The animal covers its nest with moss for concealment, and for insulation and protection from bad weather.

==Diet==
The monito del monte depends on consuming both insects and fruit, with either component individually being nutritionally unbalanced. Fruit consumed comes from 16 species of plant, with the mistletoe species Tristerix corymbosus being a preferred source of fruit. A study performed in the temperate forests of southern Argentina showed a mutualistic seed dispersal relationship between D. gliroides and Tristerix corymbosus. The monito del monte is the sole dispersal agent for this plant, and without it the plant would likely become extinct. The monito del monte eats the fruit of T. corymbosus, and germination takes place in the gut.

==Conservation==
For the past few years the number of Dromiciops has declined, and the species is now classified as "near threatened". Many factors contribute to the decline:
- its already limited habitat is constantly faced with deforestation and fragmentation;
- the introduction of the domestic cat (Felis catus) is correlated with decrease in numbers of Dromiciops
- the creature is considered bad luck by natives – houses have been burned down after monitos del monte were seen inside;
- other people believe this marsupial is venomous or causes disease, though in reality they do not affect humans negatively.

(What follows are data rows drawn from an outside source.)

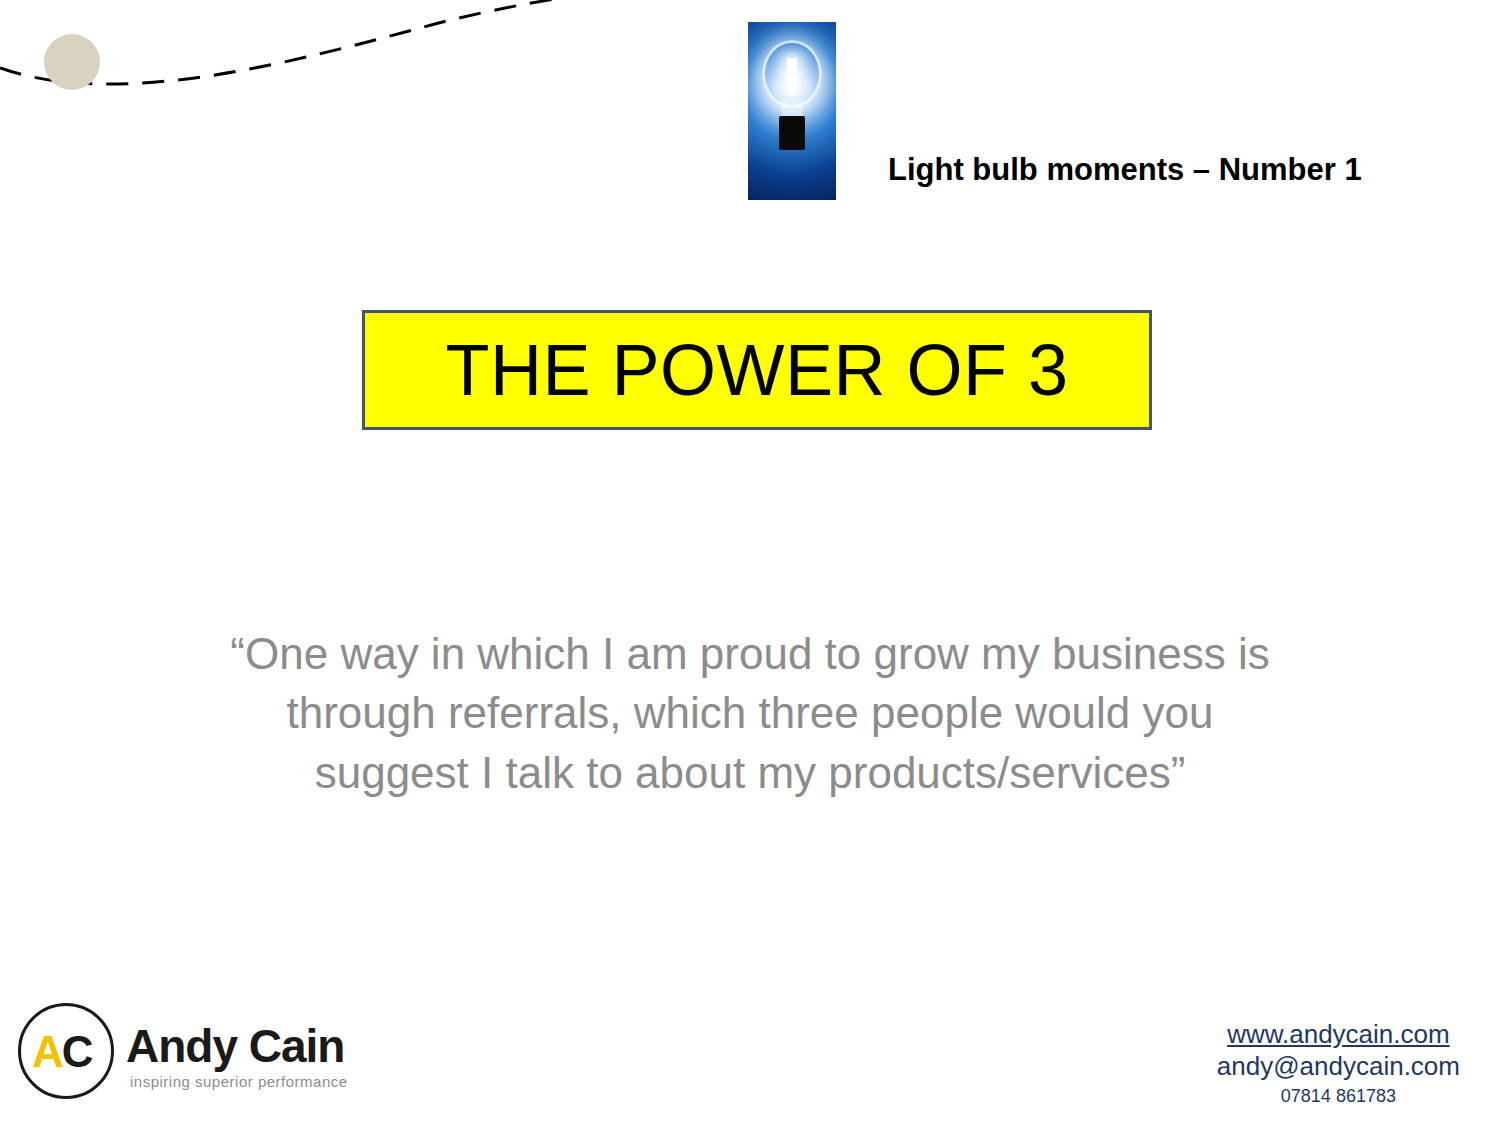Light bulb moments – Number 1
THE POWER OF 3
“One way in which I am proud to grow my business is through referrals, which three people would you suggest I talk to about my products/services”
AC
Andy Cain
inspiring superior performance
www.andycain.com
andy@andycain.com
07814 861783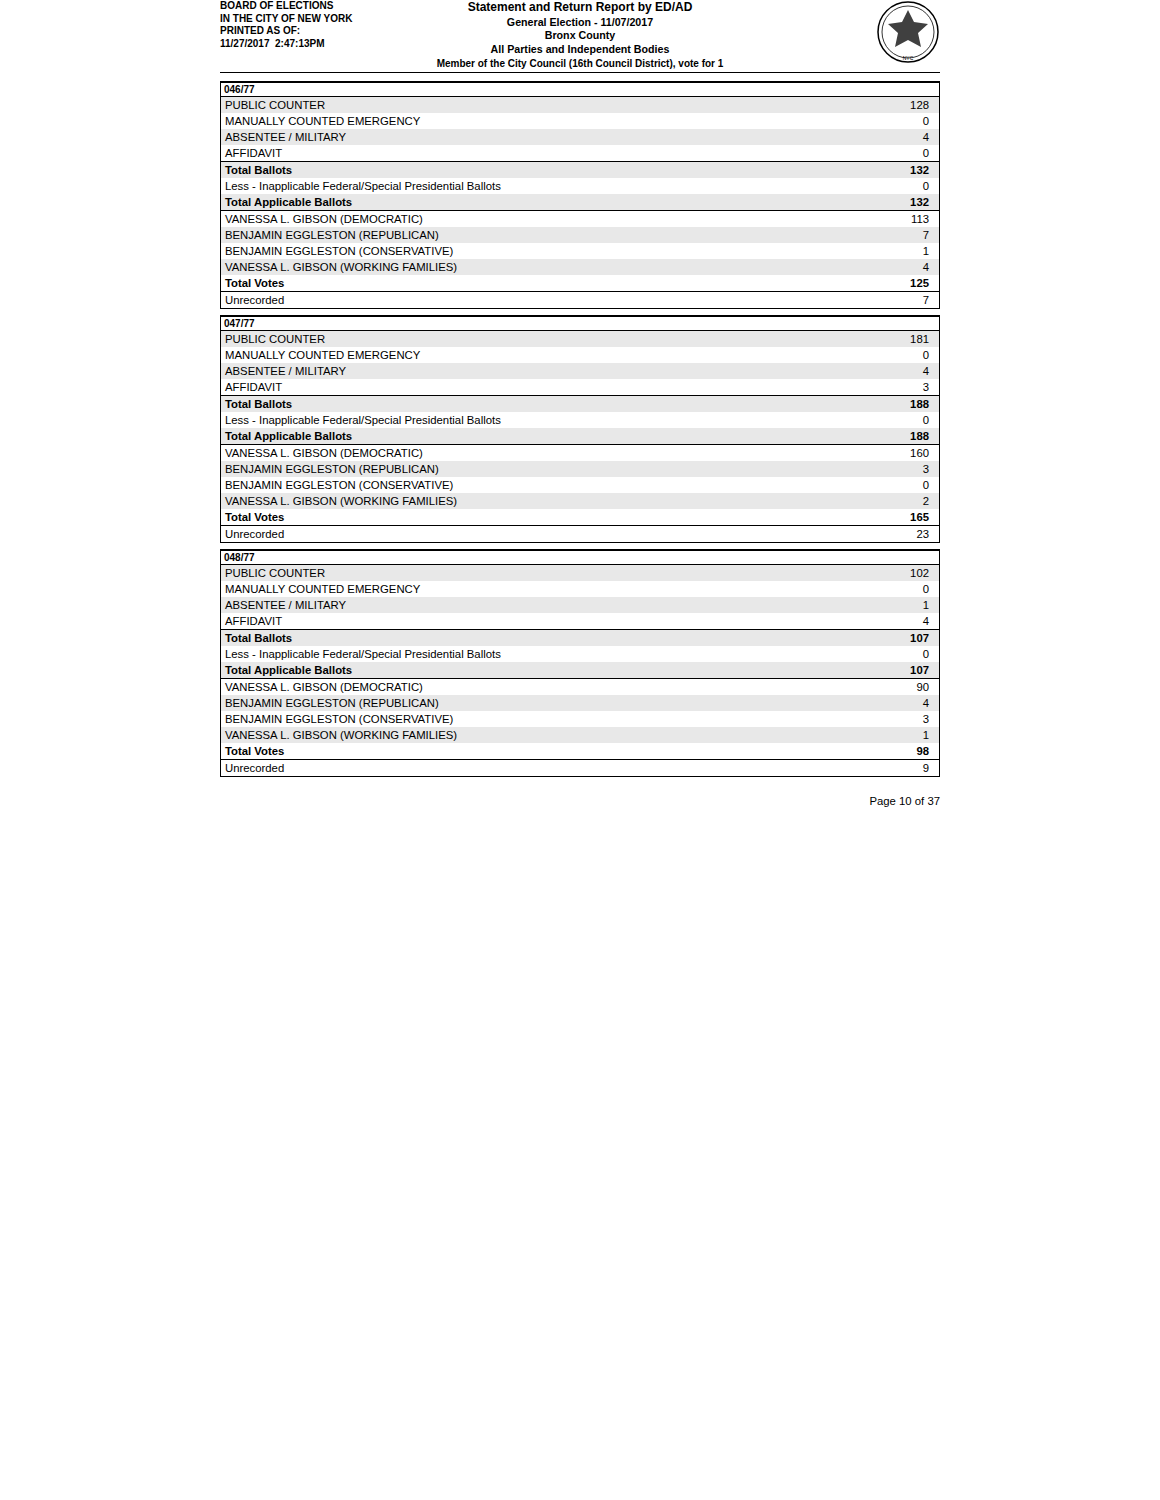BOARD OF ELECTIONS
IN THE CITY OF NEW YORK
PRINTED AS OF:
11/27/2017 2:47:13PM
Statement and Return Report by ED/AD
General Election - 11/07/2017
Bronx County
All Parties and Independent Bodies
Member of the City Council (16th Council District), vote for 1
046/77
| PUBLIC COUNTER | 128 |
| MANUALLY COUNTED EMERGENCY | 0 |
| ABSENTEE / MILITARY | 4 |
| AFFIDAVIT | 0 |
| Total Ballots | 132 |
| Less - Inapplicable Federal/Special Presidential Ballots | 0 |
| Total Applicable Ballots | 132 |
| VANESSA L. GIBSON (DEMOCRATIC) | 113 |
| BENJAMIN EGGLESTON (REPUBLICAN) | 7 |
| BENJAMIN EGGLESTON (CONSERVATIVE) | 1 |
| VANESSA L. GIBSON (WORKING FAMILIES) | 4 |
| Total Votes | 125 |
| Unrecorded | 7 |
047/77
| PUBLIC COUNTER | 181 |
| MANUALLY COUNTED EMERGENCY | 0 |
| ABSENTEE / MILITARY | 4 |
| AFFIDAVIT | 3 |
| Total Ballots | 188 |
| Less - Inapplicable Federal/Special Presidential Ballots | 0 |
| Total Applicable Ballots | 188 |
| VANESSA L. GIBSON (DEMOCRATIC) | 160 |
| BENJAMIN EGGLESTON (REPUBLICAN) | 3 |
| BENJAMIN EGGLESTON (CONSERVATIVE) | 0 |
| VANESSA L. GIBSON (WORKING FAMILIES) | 2 |
| Total Votes | 165 |
| Unrecorded | 23 |
048/77
| PUBLIC COUNTER | 102 |
| MANUALLY COUNTED EMERGENCY | 0 |
| ABSENTEE / MILITARY | 1 |
| AFFIDAVIT | 4 |
| Total Ballots | 107 |
| Less - Inapplicable Federal/Special Presidential Ballots | 0 |
| Total Applicable Ballots | 107 |
| VANESSA L. GIBSON (DEMOCRATIC) | 90 |
| BENJAMIN EGGLESTON (REPUBLICAN) | 4 |
| BENJAMIN EGGLESTON (CONSERVATIVE) | 3 |
| VANESSA L. GIBSON (WORKING FAMILIES) | 1 |
| Total Votes | 98 |
| Unrecorded | 9 |
Page 10 of 37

The monito del monte is not the only organism which will be affected if it becomes endangered. Dromiciops illustrate parasite-host specificity with the tick Ixodes neuquenensis. This tick can only be found on the monito del monte, so it depends on the survival of this nearly endangered mammal. T. corymbosus also depends on the survival of this species, because without the seed dispersal agency of the monito del monte, it would not be able to reproduce.

Currently, there are minimal conservation efforts. Ecological studies are being conducted in the Chiloé Island that might help future conservation efforts. Dromiciops has been found in the Los Ruiles National Reserve and the Valdivian Coastal Reserve, which are protected areas in Chile and the Nothofagus forest of Parque Nacional Los Alerces, Chubut, Southern Argentina.